Digo-lhe, amigo, nada naquela mulher anunciava seus desencantos. E
questiono-me se é essa a correta palavra, visto que estou aqui, partida,
mas é ainda por ela que tenho amores. Olho-me no espelho e não me
reconheço: no peito falta um pedaço. Mas na mesma intensidade em que dói
a alma, regozija-se o sorriso por ter me deixado perder no prazer que é
aquela mulher. Por isso, não me forço a dizer que me arrependo. Antes,
sinto-me insana e grata.
Deixei-me enroscar em suas mentiras tanto
quanto em seus cabelos, deixei-me levar por sua voz, sensual, a cada vez
que seus dedos me tomavam. Fechei os olhos e entreguei-me como caça,
sem me importar que ela fosse predadora. Agora, não lhe posso ser
injusta. Ela tomou de mim tudo aquilo que lhe entreguei. Tomou por
direito, tomou o que era dela, e deixou-me aqui quebrada e saciada.

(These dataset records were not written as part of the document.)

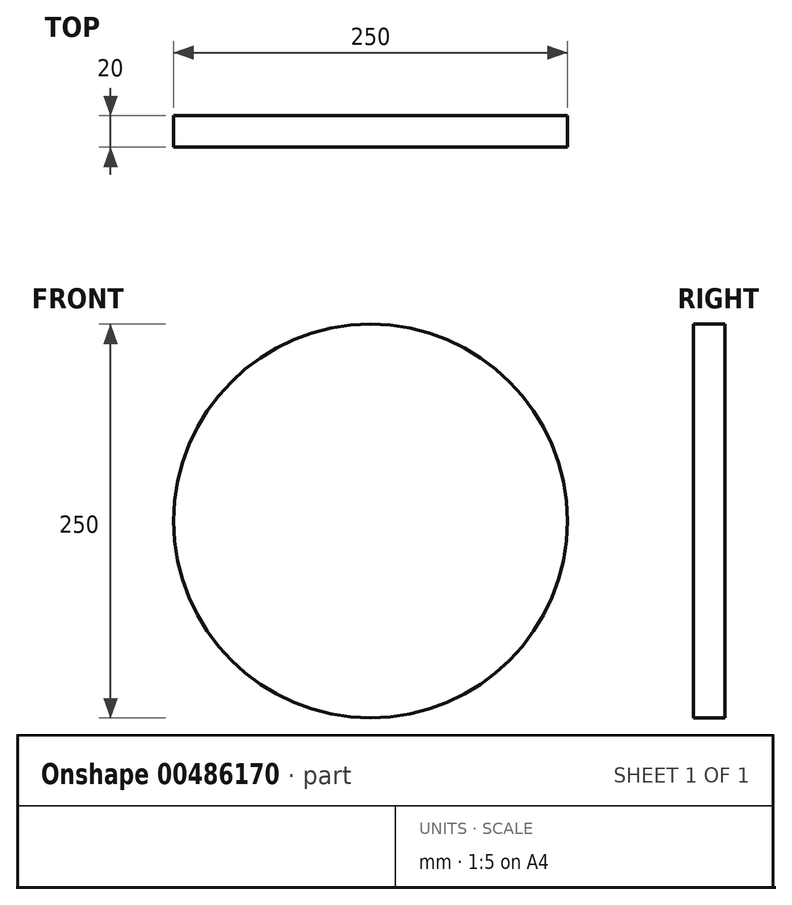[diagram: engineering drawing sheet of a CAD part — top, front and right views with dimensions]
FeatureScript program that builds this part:
annotation { "Feature Type Name" : "Feature", "Feature Type Description" : "" }
export const myFeature = defineFeature(function(context is Context, id is Id, definition is map)
    precondition{}
    {
        {
            var Q0;
            Q0=qCreatedBy(makeId("Front.planeOp"),FACE);
            var sketch = newSketch(context, id + "F0", { "sketchPlane" : qUnion([Q0])});
            skCircle(sketch, "E0", {"center": v(0, 0) * mm, "radius": 125 * mm});
            skSolve(sketch);
        }
        {
            var Q0;
            Q0 = qSketchRegion(id + "F0", true);
            extrude(context, id + "F1", {"entities" : qUnion([Q0]), "depth" : 20 * mm});
        }
    });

Seriam fraturas o mesmo que prazer? Saciar-se é entregar-se assim, por inteiro
e voltar pela metade?
Loba! Tigresa!
Enganou-me tanto quanto eu
permiti. Como poderia querer que não o tivesse? Fui tola, idiota até, em
achar que ela valorizaria o que recebeu sem perdas. Porque creio,
amigo, que no amor todos têm de perder um pouco, do contrário, é apenas
mais um jogo de poder. É política ou xadrez. Mas ninguém conhece todas
as cartas da mesa, não é mesmo? E eu caí no perfeito blefe, entregando sem nada receber em troca.
Sim, eu
rio. Faço piada com a minha própria desventura antes o possam os outros
fazer. Nos dias que seguem, estarei derrotada, destruída. Quero o
consolo de poder ao menos sorrir de meu próprio engano.
Amor! Como
pude acreditar? Brilhavam-me os olhos enquanto ela pisoteava meu peito
com elegância, devorava-me o coração em pequenas garfadas. Em ardentes
noites infindáveis, fechei os olhos enquanto ela os manteve abertos. Ela
me conhecia, amigo. Quiçá, muito mais do que conheço a mim mesma. Ela
conheceu minhas fraquezas e me levou à falência completa da razão. Ela
me teve. Me domou. Dominou. E quase me extinguiu.
Agora? O que me
resta é morrer de amor, buscar resiliência em alguma esquina pouco frequentada,
reconstruir o restante deste corpo fraco, desta mente perdida. Mas vou sim
com um sorriso no rosto, amigo. Afinal, ainda ficará a cicatriz
para lembrar que com ela, um dia, eu estive.